Amid huge recent growth in the subcompact car market, Chevrolet is introducing the Sonic. This new entrant's development was led by General Motors’ engineering center in South Korea. Yet the car has characteristics designated for the North American market, such as its engines, 10 air bags, brisker steering and unique chassis tuning.
The Beat got a look and some driving time with the Sonic in beautiful San Francisco recently.
Chevy says the Sonic's design was inspired by motorcycles. Sonic design manager Kathy Sirvio even said that she rides a Moto Guzzi bike. You can see some of the design inspiration on the inside and out.
Sonic is priced range from $14,495 to $19,200, which makes it competitive with many other subcompacts and is around $3000 below Chevy's popular Cruze small sedan. The Sonic, available as a sedan or hatchback, is priced about $700–$800 higher as a hatch. Three trim levels are available.
The hatch is more than a foot shorter than the sedan, but it swallows more cargo, and that's with the rear seat up. Chevy says there are 19 cubic feet in the cargo area, plus underfloor storage. With the rear seats down, there are 30.7 cubic feet. The sedan offers 14 cubic feet.
Both models have adequate room for four adults. Seat comfort is good. The LS and LT models are upholstered in cloth, while the LTZ has perforated faux-leather (real leather is not offered). There are three interior color patterns, each with two tones.
The hard plastic interior surfaces are neat, but it would have been nice for Chevy to have softened things up a bit by adding some padding. That would have added to a general perception of a comfortable interior.
On the dash, there's an analog tachometer adjacent to a digital speedometer, which is one of the motorcycle touches Chevy alluded to.
Sonic has two four-cylinder engines, both taken from the Cruze: a 1.8-liter is the standard and a 1.4-liter turbo is optional.

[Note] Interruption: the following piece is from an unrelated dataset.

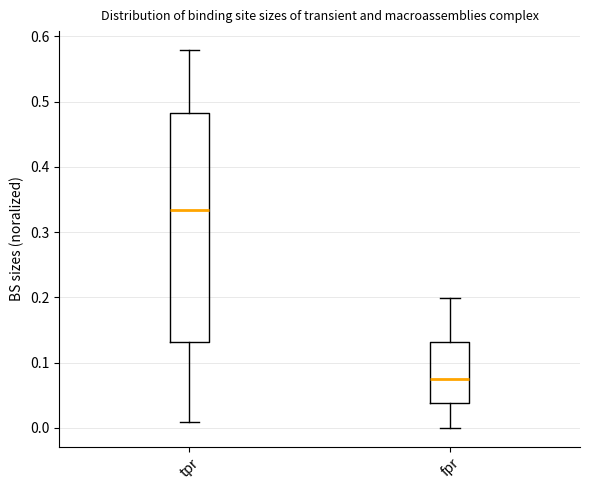

Reading left to right, transcribe this box plot: for each box, give where its median line is, the range the box spans, and where its two whiskers end, as read against the y-axis. The values are not printed on the chart, so give them approximately, as read against the axis.

tpr: median 0.33, box 0.13 to 0.48, whiskers 0.01 to 0.58
fpr: median 0.08, box 0.04 to 0.13, whiskers 0.00 to 0.20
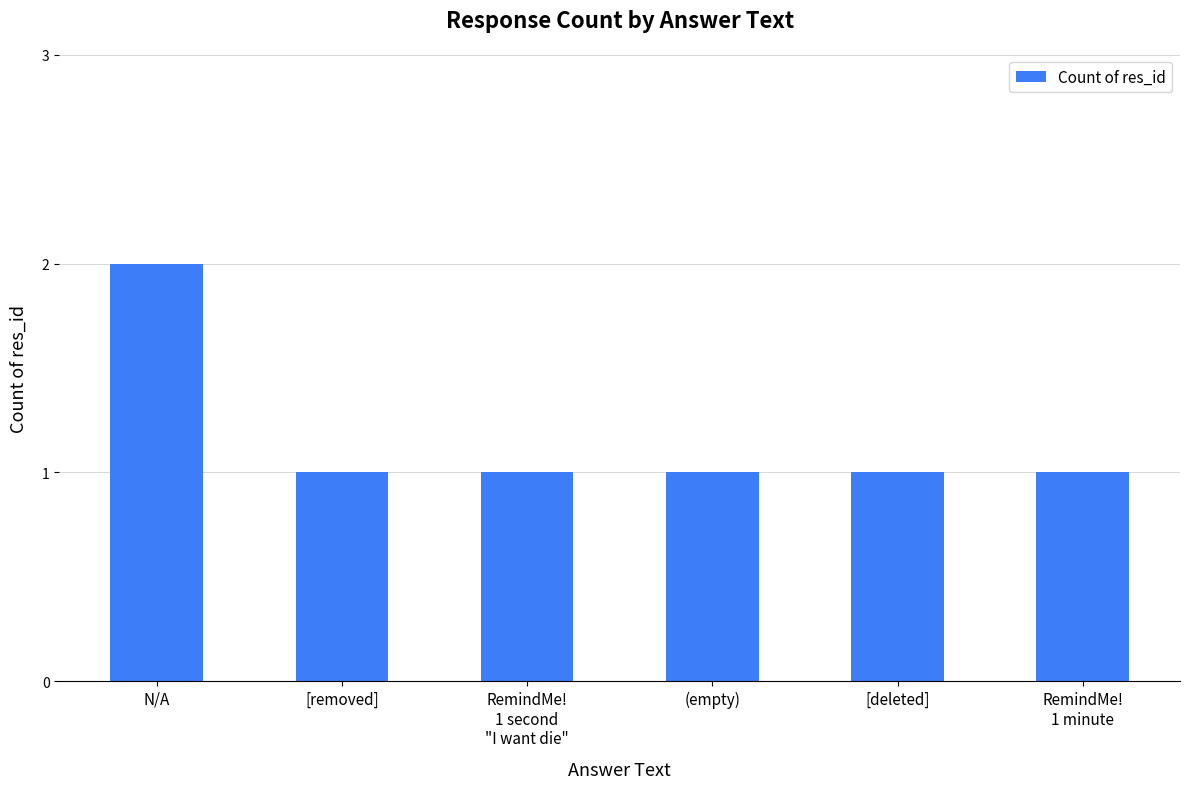

What is the maximum value shown in the chart?

2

Both make 138 horsepower, but with the turbo you get added torque -- 148 pounds-feet, compared with 125. The turbo currently has only a six-speed manual transmission, with the base engine having five-speed. But Chevy says an automatic tranny is coming to the turbo in the spring.

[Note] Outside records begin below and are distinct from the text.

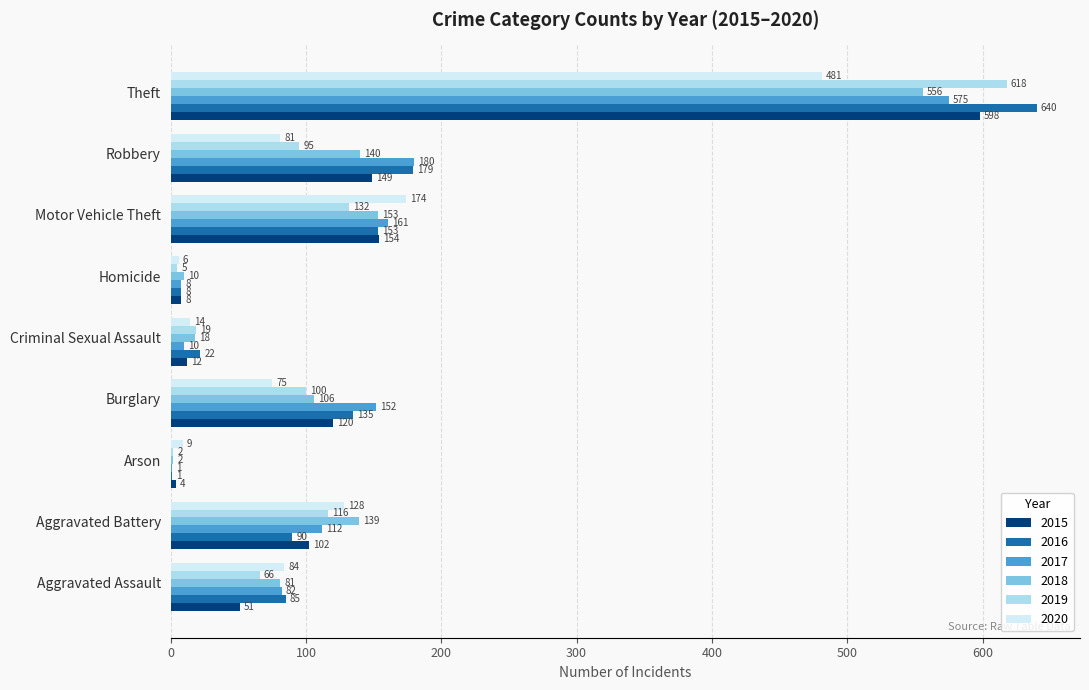

Which series changed the most between Aggravated Battery and Arson?

2018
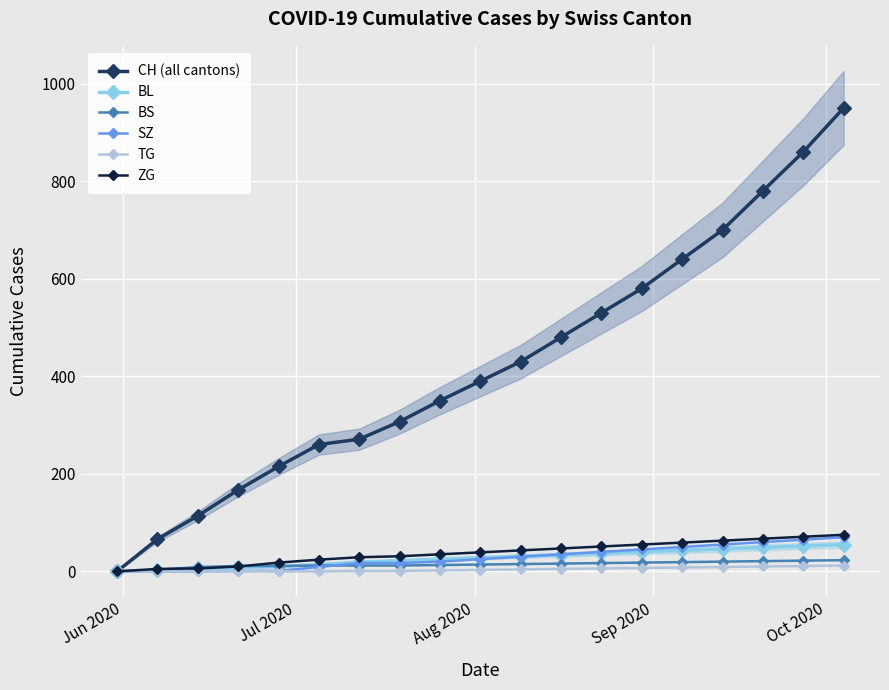

Is the value of SZ at Aug 2020 greater than the value of BS at 9?

No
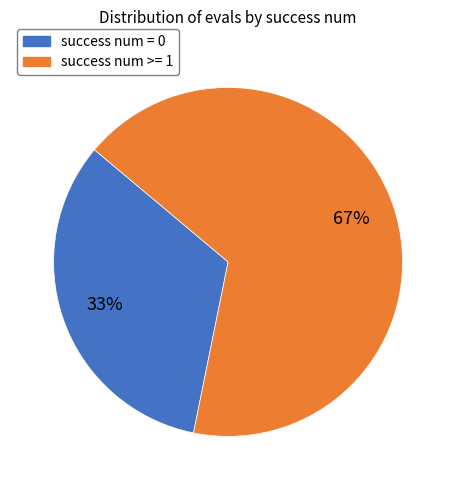

To the nearest percent, what is the difference between the largest and smallest slice percentages?

34%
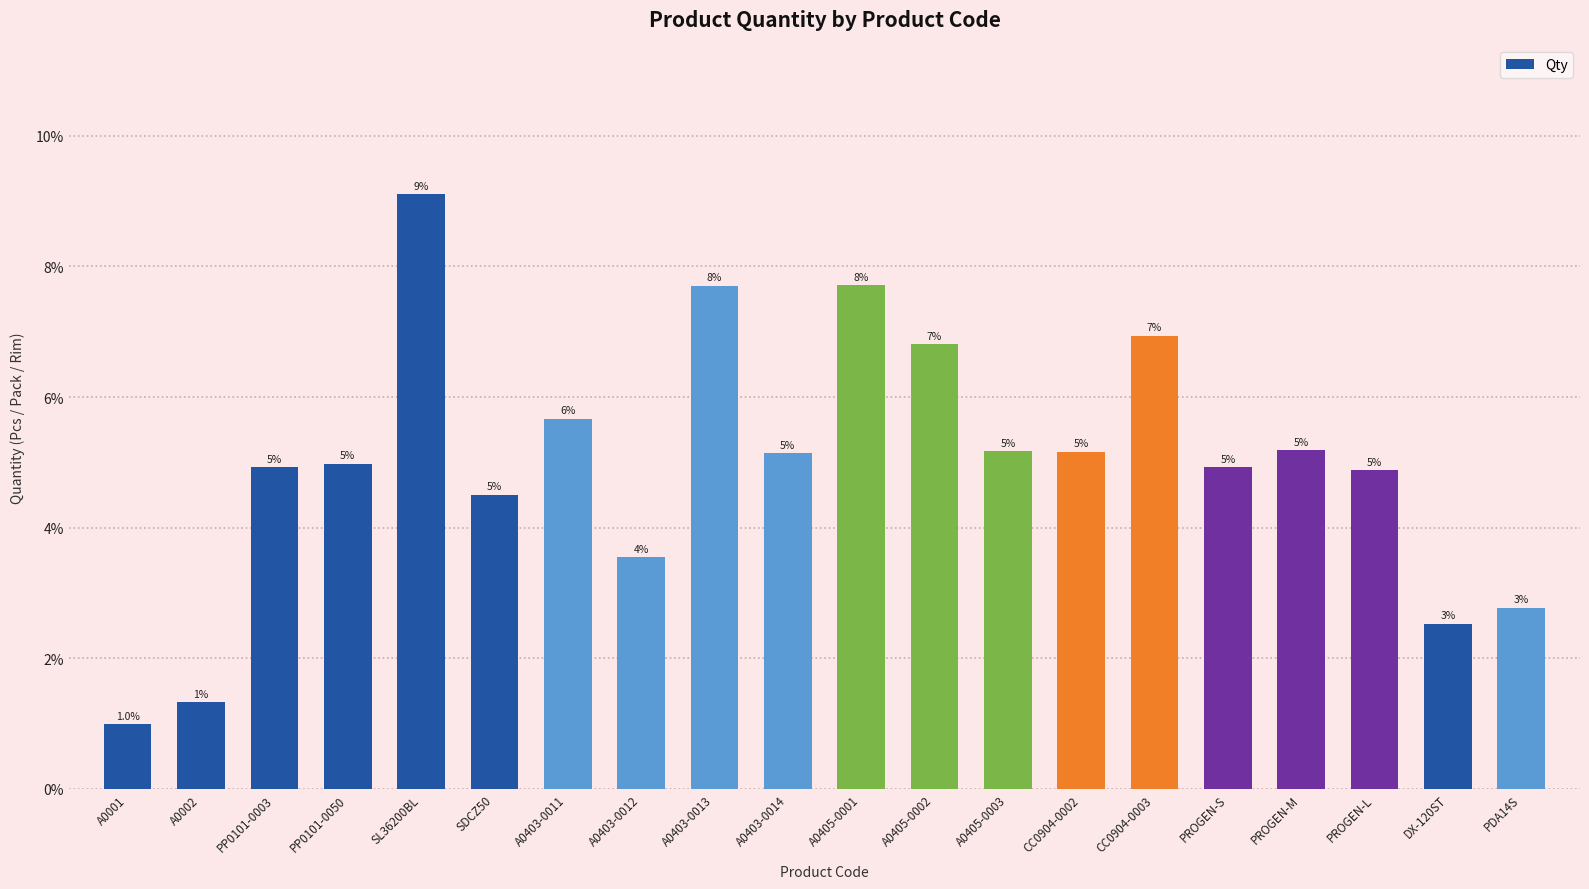

What is the ratio of the value at CC0904-0003 to the value at A0403-0011?

1.2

The turbo is a $700 option.
The base 1.8-liter gets an EPA rating of city ratings of 25 mpg with the automatic and 26 with the manual. For a car this small, that's fairly modest.

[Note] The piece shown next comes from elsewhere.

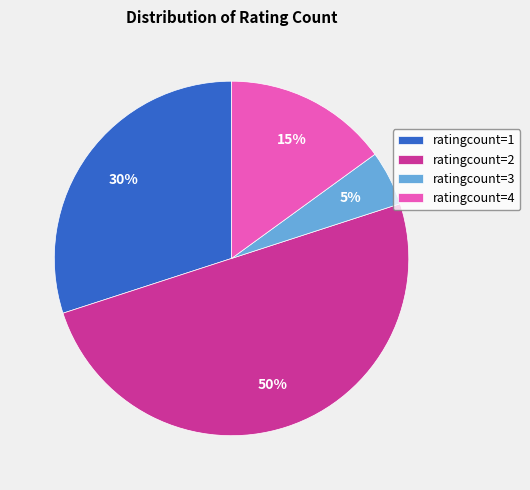

Do ratingcount=4 and ratingcount=3 together represent more than half of the pie?

No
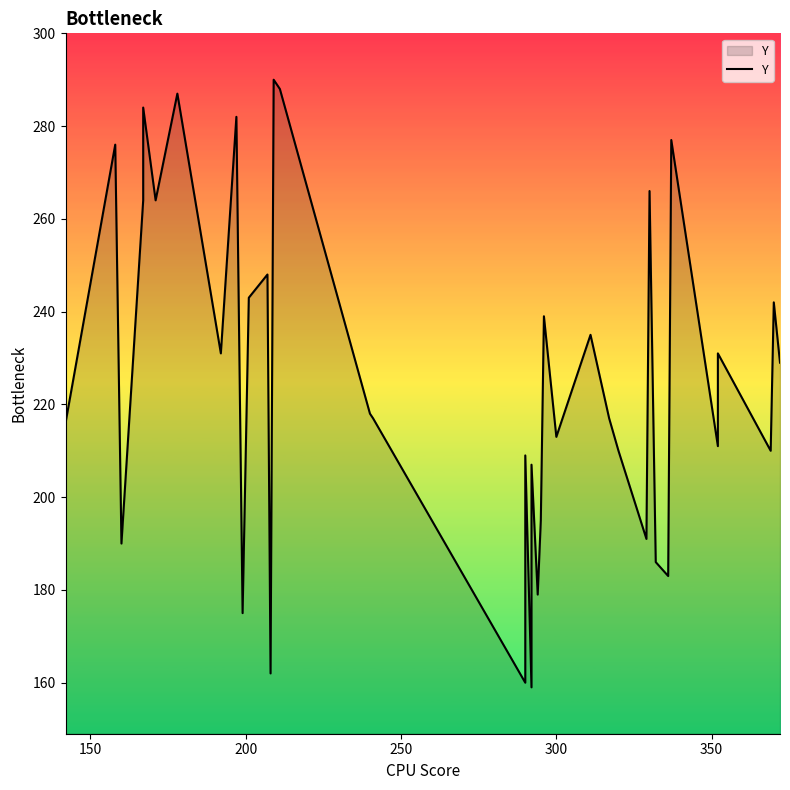

How many values exceed 218?

19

That engine gets 35 mpg on the highway, which is OK.
But if you bump up to the turbo, numbers rise to a much better 29 city and 40 highway.
Another point about the turbo is that it gets 60 mph in 8.2 seconds, compared with 8.6 seconds for the 1.8-liter manual and 9.4 seconds for the automatic, according to Chevy.
To its credit, Chevy has done a great job of minimizing engine and wind noise. It uses some of the same dampening technology that its sister Buick brand uses.
The manual shifting is fairly effortless, and the clutch work is also pretty light. Plus, Chevy has included a standard hill-holder feature, in both the manual and six-speed automatic. The automatic has a manual shift mode which is activated with a switch on the side of the shift knob.
Chassis stiffness is admirable, contributing to a fairly spirited ride quality on twisty roads.
With the Sonic, Chevy is aiming to maintain its new momentum in cars, as it seeks to become less reliant on trucks and SUVs. This car might help it move in that direction.